The spiny lobster thrives in the warmer Caribbean waters, and unlike the more popular Maine Lobster, these beautiful creatures don’t have claws — all the meat is in the tail.
Also called rock lobster or sea crayfish, these predators can grow up to ten inches, and they’re as versatile as regular lobsters. Buttered and grilled, their sweet, juicy meat is a real treat.
Visit Key West during the annual Lobsterfest to enjoy lobster ceviche, grilled lobster and much more. This is the largest lobster-themed party of the summer!
3. Cuban Food in Key West
Key West and its surrounding waters were common fishing grounds for Cuban fishers way before Florida was part of the United States, and you can see it in the culture; especially the food. In fact, in the 1800s, half the area’s population was Cuban! So, these are deep roots we’re talking about.
The shredded beef stew called ropa vieja, the hearty sandwiches, the plantains and the ever-popular rice and beans are typical dishes in the area. Visit El Siboney Restaurant — they’ve been serving fine Cuban food in Key West since 1984.
A lesser-known but equally delicious traditional Key West dish is the hogfish. The Caribbean flatfish has a pig-like snout and is somewhat of an oddity; the fish changes its sex from female to male as it grows old.
Food-wise, fishers in Florida catch over 300,000 pounds of the flavorful fish every year, but there’s never enough of it. The fish’s thin but flaky, tender, and slightly sweet meat is often enjoyed over Cuban artisan bread.
5- Key Lime Pie (of course!)
Ending with a sweet note, Key West’s most famous dish is not seafood but dessert. The key lime pie is a creamy and citrusy dish not to be missed. What started as a recipe printed on a can of Borden’s condensed milk in the 1930s has become a signature dish for Southern Florida.

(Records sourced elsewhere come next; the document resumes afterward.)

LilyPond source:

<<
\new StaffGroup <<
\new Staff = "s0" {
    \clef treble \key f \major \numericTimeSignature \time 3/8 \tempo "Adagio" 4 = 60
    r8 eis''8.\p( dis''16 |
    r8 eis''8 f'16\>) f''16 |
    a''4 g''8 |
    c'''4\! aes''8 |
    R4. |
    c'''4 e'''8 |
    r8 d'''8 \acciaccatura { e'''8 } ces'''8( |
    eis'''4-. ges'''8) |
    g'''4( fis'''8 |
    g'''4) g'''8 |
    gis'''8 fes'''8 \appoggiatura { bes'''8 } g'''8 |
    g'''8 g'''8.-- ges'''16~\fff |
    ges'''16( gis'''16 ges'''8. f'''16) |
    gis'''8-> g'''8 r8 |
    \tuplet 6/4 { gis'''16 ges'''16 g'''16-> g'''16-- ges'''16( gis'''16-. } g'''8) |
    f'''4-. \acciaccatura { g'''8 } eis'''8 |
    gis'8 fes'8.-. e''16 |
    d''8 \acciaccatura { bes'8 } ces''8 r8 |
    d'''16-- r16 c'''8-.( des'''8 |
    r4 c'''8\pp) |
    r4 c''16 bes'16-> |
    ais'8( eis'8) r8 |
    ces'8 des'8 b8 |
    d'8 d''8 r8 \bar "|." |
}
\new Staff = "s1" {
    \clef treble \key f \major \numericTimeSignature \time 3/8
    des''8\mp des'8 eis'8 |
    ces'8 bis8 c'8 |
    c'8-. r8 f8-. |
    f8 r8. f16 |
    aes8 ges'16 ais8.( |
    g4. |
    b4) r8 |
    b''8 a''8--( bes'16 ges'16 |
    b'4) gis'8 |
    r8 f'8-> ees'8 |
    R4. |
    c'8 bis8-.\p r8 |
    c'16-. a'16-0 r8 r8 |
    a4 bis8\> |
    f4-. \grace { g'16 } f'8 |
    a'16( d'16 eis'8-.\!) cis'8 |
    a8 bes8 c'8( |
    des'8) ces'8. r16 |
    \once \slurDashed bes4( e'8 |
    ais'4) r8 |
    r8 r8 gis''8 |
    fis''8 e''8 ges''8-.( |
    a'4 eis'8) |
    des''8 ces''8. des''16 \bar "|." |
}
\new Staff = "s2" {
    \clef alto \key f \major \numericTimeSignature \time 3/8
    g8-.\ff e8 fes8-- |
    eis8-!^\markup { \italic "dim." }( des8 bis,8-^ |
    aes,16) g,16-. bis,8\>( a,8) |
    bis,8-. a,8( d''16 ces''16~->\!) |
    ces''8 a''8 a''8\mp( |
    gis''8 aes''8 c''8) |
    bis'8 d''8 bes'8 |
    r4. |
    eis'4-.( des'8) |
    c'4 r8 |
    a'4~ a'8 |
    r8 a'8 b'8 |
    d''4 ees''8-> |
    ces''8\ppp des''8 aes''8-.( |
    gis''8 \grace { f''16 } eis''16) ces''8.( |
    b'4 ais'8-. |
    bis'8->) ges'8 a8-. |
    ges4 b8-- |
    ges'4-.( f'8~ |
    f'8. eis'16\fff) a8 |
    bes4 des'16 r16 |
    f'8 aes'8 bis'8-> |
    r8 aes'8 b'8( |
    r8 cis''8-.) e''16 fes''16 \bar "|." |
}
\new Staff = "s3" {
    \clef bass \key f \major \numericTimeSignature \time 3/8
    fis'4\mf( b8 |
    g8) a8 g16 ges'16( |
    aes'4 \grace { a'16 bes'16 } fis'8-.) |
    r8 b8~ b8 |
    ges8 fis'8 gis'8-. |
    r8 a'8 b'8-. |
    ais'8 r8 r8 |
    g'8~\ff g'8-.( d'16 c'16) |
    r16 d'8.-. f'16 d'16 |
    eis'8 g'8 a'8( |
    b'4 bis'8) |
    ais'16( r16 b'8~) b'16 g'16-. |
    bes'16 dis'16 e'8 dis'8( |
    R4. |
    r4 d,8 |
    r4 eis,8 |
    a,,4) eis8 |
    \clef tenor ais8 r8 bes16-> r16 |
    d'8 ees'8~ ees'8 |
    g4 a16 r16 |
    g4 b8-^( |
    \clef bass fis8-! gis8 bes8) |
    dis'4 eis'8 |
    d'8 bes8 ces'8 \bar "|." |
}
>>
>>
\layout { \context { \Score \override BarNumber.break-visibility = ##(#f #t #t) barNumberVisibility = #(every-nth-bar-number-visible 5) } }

Key limes are the key, here, literally. As the thin-rind yellow limes are only found in the area. More aromatic than Persian limes and a bit tarter, they’re perfect for contrasting the pie’s creamy richness.
Key West Historic Restaurants
Here’s a list of historic restaurants in Key West. Not the only gastronomic landmarks in the area, they’re a great place to start your delicious journey.
In the historic Bahama Villa, Blue Heaven is one of the better-known restaurants in Key West, specializing in local seafood delicacies with a flair.
Suanne and Richard opened Blue Haven opened in 1992 and have New York Chef David running the kitchen. This is a fun place to have a round of drinks, but the food is extraordinary. They offer breakfast, lunch and dinner.
Fisherman’s Cafe Key West
Fisherman’s Café honors the tradition of offering natives and tourists alike a taste of local food — freshly caught seafood and excellent service.
Going back to the 1970s, the original Fisherman’s is a must-visit in Key West, especially for its Cubano sandwiches, lobster tacos, conch salad and pink shrimp wrap.
Conch Republic Seafood Company
Once the Singleton Fish House and Ice Plant, with commercial significance going back to the 1890s, this warehouse at the docks turned into a restaurant is the very essence of Key West’s fishing scene.
The Conch Republic Seafood Company is now the place for non-stop partying, colorful drinks and fresh seafood.
El Meson de Pepe
Serving authentic Cuban food in Key West for thirty years, El Meson de Pepe or Pepe’s Inn keeps Cuban traditions alive in the area.
Now a massive operation receiving hundreds of visitors on the high season, this family-owned restaurant still relies on traditional Cuban recipes to offer the real deal.